The support from this fellowship allowed me to grow in multiple directions. My original narrative on embedding DEI into the arts matured and evolved into specific pathways. Having an executive coach allowed me to develop new capacity to fill in the many gaps in my learning. I remember being very nervous and having a sense of imposter syndrome when being selected as a Bush Fellow. It wasn’t until six months in when I started to be my best authentic self. The more self-care I engaged in, the more it allowed me to develop capacity in various areas of DEI. Adding this layer of self-care has been life changing. The more I focus on me, the more I am able to focus fully on my work and research.
Further, the pandemic and the Black Lives Matter movement after the murder of George Floyd amplified the DEI narrative towards my fellowship focus. The paradigm of how to talk about race and society has shifted. DEI dialogues have placed more emphasis on rooting out systemic racism and being antiracist. Moving forward – COVID-19 and systemic racism will require organizations to commit to a vision for making a difference towards systemic change by engaging at multiple levels in the institution, which involves several people or teams, program directors, senior leadership, and board members. Given the lack of empirical research in DEI, I will continue to study other institutions that have employed DEI initiatives to investigate the effectiveness of their DEI initiatives.
With the BLM movement and the pandemic continuing, the need for DEI work is being increasingly amplified. Again, the timing of me receiving the fellowship and developing my social justice lens was surprising, but I feel happened for a reason. My point is when we talk about DEI, a lot of people fail to fully acknowledge their own biases and positionality in perpetuating this, which all stems from this white dominant structure. That fundamentally digs deep into this cyclical cycle perpetuating inequities ranging from our parents, our family, our social circles, the surroundings we grew up in, etc. When we truly question this, we question our existence, our identity, and ourselves. Without discomfort, without that fear, or without going into that zone of never having done this or that, we cannot stretch ourselves to think beyond our limits. This learning log serves as a current snapshot taken at a moment in time. This is right now.
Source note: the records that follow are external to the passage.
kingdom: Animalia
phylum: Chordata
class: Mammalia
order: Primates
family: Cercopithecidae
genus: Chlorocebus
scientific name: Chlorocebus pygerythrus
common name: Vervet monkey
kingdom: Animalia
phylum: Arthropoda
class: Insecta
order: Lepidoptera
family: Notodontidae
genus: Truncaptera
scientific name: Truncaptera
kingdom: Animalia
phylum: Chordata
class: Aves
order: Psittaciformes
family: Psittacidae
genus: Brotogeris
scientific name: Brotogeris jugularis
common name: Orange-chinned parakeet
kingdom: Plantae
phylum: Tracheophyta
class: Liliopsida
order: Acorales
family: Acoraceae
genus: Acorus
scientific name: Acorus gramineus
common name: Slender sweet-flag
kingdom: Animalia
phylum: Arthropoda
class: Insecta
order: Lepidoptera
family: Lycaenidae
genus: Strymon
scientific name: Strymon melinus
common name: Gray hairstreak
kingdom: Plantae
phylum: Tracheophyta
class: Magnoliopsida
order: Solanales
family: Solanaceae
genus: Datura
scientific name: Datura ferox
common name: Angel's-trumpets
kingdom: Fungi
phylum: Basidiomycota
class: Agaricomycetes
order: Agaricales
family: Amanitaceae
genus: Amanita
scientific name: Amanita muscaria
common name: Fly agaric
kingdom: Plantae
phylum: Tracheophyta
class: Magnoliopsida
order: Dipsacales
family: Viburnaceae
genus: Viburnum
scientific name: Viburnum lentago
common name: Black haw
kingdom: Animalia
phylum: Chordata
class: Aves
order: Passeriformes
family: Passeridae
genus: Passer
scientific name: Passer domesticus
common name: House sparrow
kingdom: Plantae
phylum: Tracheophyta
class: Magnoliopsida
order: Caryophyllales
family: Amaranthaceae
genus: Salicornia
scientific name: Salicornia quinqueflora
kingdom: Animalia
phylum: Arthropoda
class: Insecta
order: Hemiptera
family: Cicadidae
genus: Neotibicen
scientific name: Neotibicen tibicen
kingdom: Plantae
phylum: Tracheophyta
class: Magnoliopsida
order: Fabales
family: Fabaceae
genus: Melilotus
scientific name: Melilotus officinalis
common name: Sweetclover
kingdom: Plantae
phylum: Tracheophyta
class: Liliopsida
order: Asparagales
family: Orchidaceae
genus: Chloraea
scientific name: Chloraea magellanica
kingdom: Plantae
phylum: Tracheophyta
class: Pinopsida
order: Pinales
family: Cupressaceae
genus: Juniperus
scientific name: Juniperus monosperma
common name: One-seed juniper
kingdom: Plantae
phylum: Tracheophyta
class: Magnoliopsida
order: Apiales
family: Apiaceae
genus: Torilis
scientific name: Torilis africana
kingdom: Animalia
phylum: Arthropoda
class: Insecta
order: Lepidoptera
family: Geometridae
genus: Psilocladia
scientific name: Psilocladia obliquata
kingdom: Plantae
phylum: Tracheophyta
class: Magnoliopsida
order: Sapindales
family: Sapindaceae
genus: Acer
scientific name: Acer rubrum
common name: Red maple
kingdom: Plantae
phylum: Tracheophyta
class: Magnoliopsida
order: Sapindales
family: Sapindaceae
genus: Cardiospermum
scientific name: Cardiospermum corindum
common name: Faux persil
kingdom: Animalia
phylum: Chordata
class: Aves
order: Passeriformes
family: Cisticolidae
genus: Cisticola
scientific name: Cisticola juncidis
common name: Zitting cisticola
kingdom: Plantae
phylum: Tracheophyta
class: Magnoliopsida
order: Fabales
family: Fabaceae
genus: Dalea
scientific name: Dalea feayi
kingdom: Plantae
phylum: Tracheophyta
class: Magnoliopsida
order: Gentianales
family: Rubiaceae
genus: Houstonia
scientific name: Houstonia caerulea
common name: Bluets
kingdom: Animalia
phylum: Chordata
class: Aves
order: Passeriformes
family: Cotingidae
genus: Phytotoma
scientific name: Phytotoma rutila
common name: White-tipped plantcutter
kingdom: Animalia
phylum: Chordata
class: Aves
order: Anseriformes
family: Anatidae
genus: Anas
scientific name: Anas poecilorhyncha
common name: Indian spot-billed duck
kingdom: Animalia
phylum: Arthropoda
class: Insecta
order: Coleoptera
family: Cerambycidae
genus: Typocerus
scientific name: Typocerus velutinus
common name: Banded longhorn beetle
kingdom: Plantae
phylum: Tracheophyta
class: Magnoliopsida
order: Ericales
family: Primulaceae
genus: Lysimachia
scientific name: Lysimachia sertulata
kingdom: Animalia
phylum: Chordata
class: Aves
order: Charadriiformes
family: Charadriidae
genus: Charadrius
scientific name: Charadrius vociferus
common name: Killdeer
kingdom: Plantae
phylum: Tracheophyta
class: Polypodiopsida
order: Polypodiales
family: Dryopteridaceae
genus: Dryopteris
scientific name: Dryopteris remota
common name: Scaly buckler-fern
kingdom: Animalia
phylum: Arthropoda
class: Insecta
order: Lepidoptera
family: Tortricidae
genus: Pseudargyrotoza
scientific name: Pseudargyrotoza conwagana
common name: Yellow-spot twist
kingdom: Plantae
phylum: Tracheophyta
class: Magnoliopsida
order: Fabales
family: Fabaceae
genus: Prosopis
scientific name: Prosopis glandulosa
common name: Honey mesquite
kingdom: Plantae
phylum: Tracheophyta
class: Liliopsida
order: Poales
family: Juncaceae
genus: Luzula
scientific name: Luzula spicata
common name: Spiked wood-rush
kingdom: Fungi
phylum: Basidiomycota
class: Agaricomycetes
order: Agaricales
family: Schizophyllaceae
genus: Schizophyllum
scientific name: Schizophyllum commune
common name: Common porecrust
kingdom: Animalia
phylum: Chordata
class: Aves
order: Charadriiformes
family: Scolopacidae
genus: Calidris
We live in a society that assumes that no person/institution/organization will ever embed DEI effectively. However, the Bush Fellowship provided me the support and resources to finish my dissertation. The SPCO and AugU (from my dissertation) illuminated how intentional DEI initiatives display goodness. Embedding DEI throughout an entire institution commits to challenging the ideals in decolonizing practices that were chosen and are upheld to maintain an elite status quo at the expense of marginalizing entire historically excluded groups.
We must be intentional with moving DEI forward and held accountable to become inclusive. Good institutions, good leaders, good programs, good intentions, redefine how cultural change can un-camouflage, decenter, and dismantle white dominance. My journey as a historically excluded and marginalized person of color in predominantly white spaces underlies my commitment to assuring more inclusive, culturally diverse, and relevant experience through the lens of DEI thanks to the support from being a Bush Fellow.